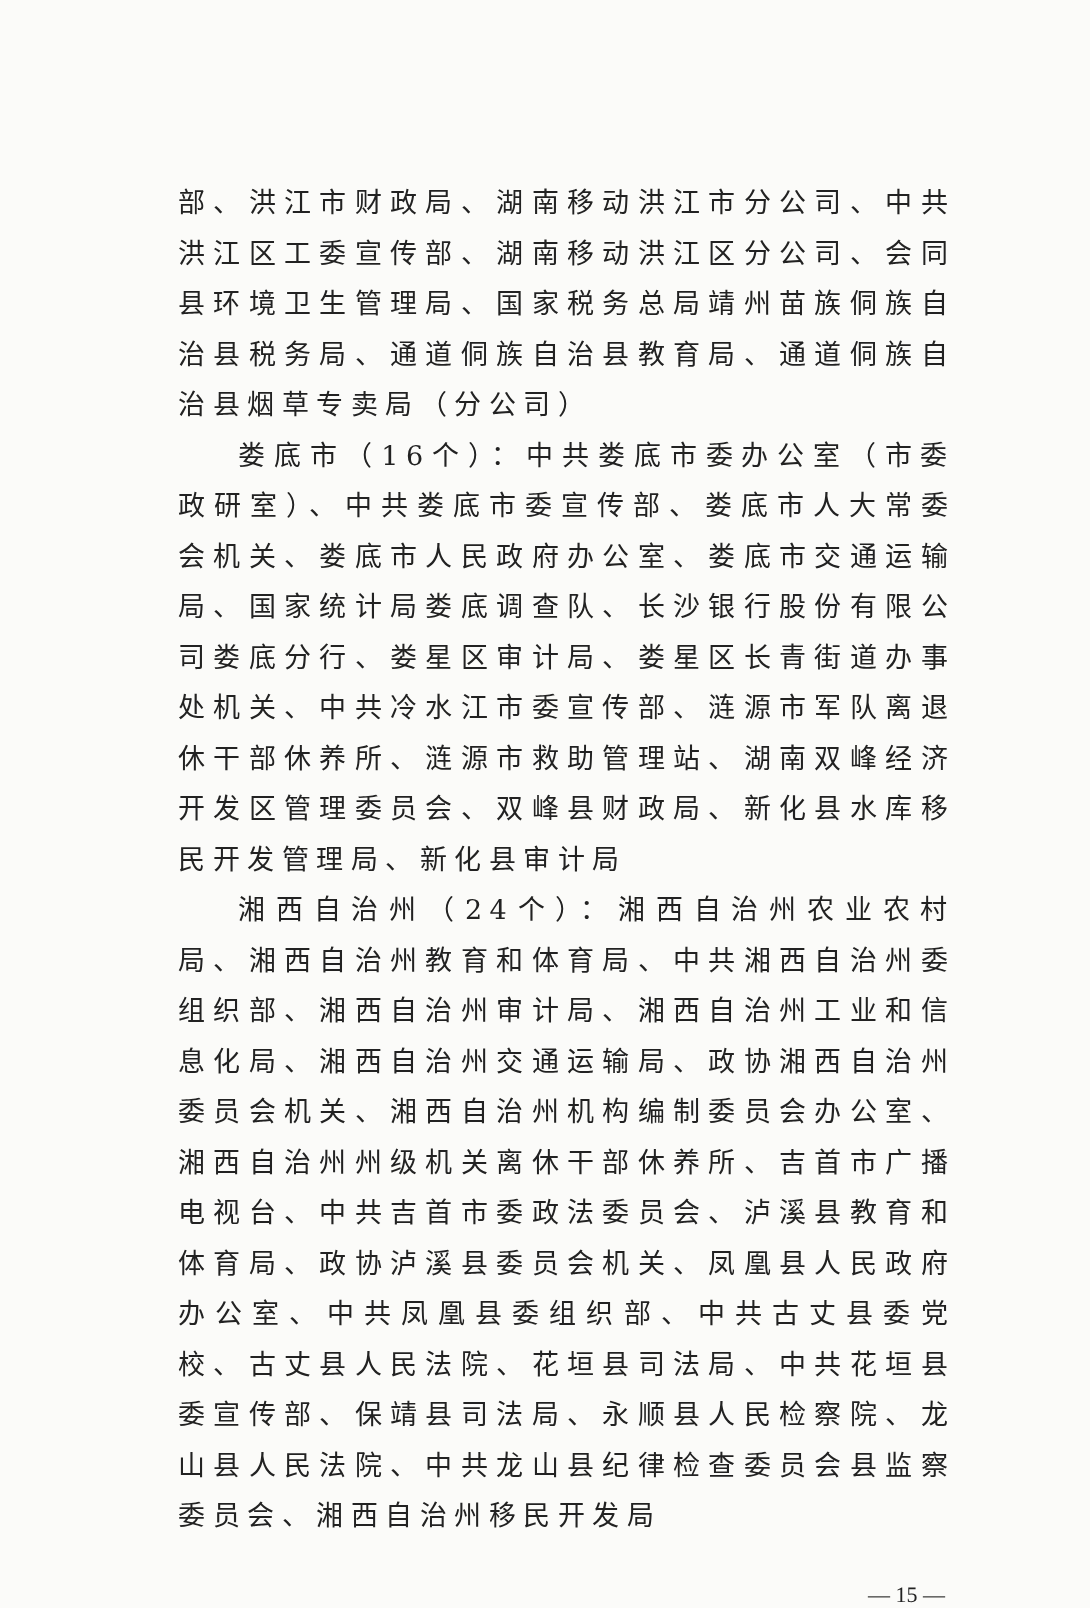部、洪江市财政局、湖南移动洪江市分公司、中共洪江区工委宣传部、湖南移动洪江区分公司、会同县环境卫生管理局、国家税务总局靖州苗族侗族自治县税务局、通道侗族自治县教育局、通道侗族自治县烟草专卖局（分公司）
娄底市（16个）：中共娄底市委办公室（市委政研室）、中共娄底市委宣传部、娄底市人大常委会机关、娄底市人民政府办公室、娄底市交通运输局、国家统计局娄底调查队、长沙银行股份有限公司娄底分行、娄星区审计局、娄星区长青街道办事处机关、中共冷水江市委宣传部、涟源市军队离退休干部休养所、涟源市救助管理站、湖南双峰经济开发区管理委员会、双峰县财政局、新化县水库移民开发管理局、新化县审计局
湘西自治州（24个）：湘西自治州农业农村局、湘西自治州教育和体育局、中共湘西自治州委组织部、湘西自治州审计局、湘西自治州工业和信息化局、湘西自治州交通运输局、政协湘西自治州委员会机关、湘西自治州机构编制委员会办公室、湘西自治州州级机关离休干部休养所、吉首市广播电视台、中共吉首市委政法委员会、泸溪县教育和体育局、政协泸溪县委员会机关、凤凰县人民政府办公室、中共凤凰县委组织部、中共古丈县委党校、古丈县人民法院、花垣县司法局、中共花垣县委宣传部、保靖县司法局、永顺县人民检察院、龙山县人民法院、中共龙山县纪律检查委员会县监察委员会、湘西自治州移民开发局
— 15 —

:::::

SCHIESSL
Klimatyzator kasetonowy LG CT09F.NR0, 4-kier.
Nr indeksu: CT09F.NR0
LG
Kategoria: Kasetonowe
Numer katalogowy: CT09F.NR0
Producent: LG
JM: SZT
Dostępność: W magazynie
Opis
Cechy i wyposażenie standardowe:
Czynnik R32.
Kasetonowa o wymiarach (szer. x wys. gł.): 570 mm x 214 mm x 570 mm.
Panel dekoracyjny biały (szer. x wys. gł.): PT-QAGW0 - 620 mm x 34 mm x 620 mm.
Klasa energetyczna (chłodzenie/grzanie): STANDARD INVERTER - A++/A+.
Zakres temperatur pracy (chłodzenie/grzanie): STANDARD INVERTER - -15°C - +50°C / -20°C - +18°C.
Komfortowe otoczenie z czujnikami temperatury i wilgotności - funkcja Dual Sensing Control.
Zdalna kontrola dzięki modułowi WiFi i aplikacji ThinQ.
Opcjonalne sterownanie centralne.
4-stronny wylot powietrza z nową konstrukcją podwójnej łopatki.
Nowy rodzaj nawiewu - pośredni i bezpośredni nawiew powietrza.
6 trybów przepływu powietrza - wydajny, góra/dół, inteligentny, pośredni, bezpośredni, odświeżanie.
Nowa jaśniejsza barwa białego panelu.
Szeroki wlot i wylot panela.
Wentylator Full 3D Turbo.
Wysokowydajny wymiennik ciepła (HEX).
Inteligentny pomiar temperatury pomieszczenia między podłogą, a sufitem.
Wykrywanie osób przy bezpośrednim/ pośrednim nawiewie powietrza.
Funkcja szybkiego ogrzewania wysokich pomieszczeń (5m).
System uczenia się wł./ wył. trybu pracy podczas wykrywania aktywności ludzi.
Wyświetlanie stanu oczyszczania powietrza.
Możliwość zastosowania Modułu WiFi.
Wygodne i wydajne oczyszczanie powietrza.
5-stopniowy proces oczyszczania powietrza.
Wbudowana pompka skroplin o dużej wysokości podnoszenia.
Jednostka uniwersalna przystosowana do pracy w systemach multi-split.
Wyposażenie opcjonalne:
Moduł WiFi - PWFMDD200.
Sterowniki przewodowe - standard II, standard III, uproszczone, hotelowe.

:::::

Problem — Restate word for word the entries above, starting at the line with "Funkcja szybkiego ogrzewania" and ending at the line with "Sterowniki przewodowe - standard", inclusive, and no others.

Exercise solution —
Funkcja szybkiego ogrzewania wysokich pomieszczeń (5m).
System uczenia się wł./ wył. trybu pracy podczas wykrywania aktywności ludzi.
Wyświetlanie stanu oczyszczania powietrza.
Możliwość zastosowania Modułu WiFi.
Wygodne i wydajne oczyszczanie powietrza.
5-stopniowy proces oczyszczania powietrza.
Wbudowana pompka skroplin o dużej wysokości podnoszenia.
Jednostka uniwersalna przystosowana do pracy w systemach multi-split.
Wyposażenie opcjonalne:
Moduł WiFi - PWFMDD200.
Sterowniki przewodowe - standard II, standard III, uproszczone, hotelowe.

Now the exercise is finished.